⟨

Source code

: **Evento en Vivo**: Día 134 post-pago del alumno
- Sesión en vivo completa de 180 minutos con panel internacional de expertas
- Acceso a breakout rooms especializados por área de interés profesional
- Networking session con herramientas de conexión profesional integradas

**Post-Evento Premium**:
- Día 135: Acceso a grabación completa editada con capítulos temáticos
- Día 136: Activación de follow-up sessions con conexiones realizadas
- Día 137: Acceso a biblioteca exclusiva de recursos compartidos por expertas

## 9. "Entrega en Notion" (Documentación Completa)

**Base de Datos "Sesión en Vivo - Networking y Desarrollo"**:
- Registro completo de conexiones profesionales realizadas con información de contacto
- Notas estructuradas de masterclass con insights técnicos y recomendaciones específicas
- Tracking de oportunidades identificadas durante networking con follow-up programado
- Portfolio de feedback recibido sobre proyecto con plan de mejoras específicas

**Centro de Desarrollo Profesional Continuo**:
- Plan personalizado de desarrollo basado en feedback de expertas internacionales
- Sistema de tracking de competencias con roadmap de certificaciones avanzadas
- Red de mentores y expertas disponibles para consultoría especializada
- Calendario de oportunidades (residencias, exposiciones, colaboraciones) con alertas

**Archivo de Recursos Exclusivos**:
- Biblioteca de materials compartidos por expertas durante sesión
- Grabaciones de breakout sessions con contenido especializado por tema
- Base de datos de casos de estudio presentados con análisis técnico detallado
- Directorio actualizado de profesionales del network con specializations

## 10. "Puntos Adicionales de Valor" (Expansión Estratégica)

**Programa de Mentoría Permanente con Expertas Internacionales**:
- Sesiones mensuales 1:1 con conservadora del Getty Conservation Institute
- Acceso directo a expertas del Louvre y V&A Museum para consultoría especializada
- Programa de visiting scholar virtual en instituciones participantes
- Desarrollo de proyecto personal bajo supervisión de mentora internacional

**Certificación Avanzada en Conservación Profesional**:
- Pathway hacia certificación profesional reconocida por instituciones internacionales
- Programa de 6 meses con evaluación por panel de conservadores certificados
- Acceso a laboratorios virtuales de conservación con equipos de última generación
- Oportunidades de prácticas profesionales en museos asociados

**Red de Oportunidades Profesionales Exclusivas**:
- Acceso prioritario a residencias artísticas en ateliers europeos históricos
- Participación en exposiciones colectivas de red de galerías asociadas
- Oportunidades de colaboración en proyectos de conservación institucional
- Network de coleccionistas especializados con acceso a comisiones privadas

⟩

The whole listing above needs to be reproduced exactly.

Source code

: **Evento en Vivo**: Día 134 post-pago del alumno
- Sesión en vivo completa de 180 minutos con panel internacional de expertas
- Acceso a breakout rooms especializados por área de interés profesional
- Networking session con herramientas de conexión profesional integradas

**Post-Evento Premium**:
- Día 135: Acceso a grabación completa editada con capítulos temáticos
- Día 136: Activación de follow-up sessions con conexiones realizadas
- Día 137: Acceso a biblioteca exclusiva de recursos compartidos por expertas

## 9. "Entrega en Notion" (Documentación Completa)

**Base de Datos "Sesión en Vivo - Networking y Desarrollo"**:
- Registro completo de conexiones profesionales realizadas con información de contacto
- Notas estructuradas de masterclass con insights técnicos y recomendaciones específicas
- Tracking de oportunidades identificadas durante networking con follow-up programado
- Portfolio de feedback recibido sobre proyecto con plan de mejoras específicas

**Centro de Desarrollo Profesional Continuo**:
- Plan personalizado de desarrollo basado en feedback de expertas internacionales
- Sistema de tracking de competencias con roadmap de certificaciones avanzadas
- Red de mentores y expertas disponibles para consultoría especializada
- Calendario de oportunidades (residencias, exposiciones, colaboraciones) con alertas

**Archivo de Recursos Exclusivos**:
- Biblioteca de materials compartidos por expertas durante sesión
- Grabaciones de breakout sessions con contenido especializado por tema
- Base de datos de casos de estudio presentados con análisis técnico detallado
- Directorio actualizado de profesionales del network con specializations

## 10. "Puntos Adicionales de Valor" (Expansión Estratégica)

**Programa de Mentoría Permanente con Expertas Internacionales**:
- Sesiones mensuales 1:1 con conservadora del Getty Conservation Institute
- Acceso directo a expertas del Louvre y V&A Museum para consultoría especializada
- Programa de visiting scholar virtual en instituciones participantes
- Desarrollo de proyecto personal bajo supervisión de mentora internacional

**Certificación Avanzada en Conservación Profesional**:
- Pathway hacia certificación profesional reconocida por instituciones internacionales
- Programa de 6 meses con evaluación por panel de conservadores certificados
- Acceso a laboratorios virtuales de conservación con equipos de última generación
- Oportunidades de prácticas profesionales en museos asociados

**Red de Oportunidades Profesionales Exclusivas**:
- Acceso prioritario a residencias artísticas en ateliers europeos históricos
- Participación en exposiciones colectivas de red de galerías asociadas
- Oportunidades de colaboración en proyectos de conservación institucional
- Network de coleccionistas especializados con acceso a comisiones privadas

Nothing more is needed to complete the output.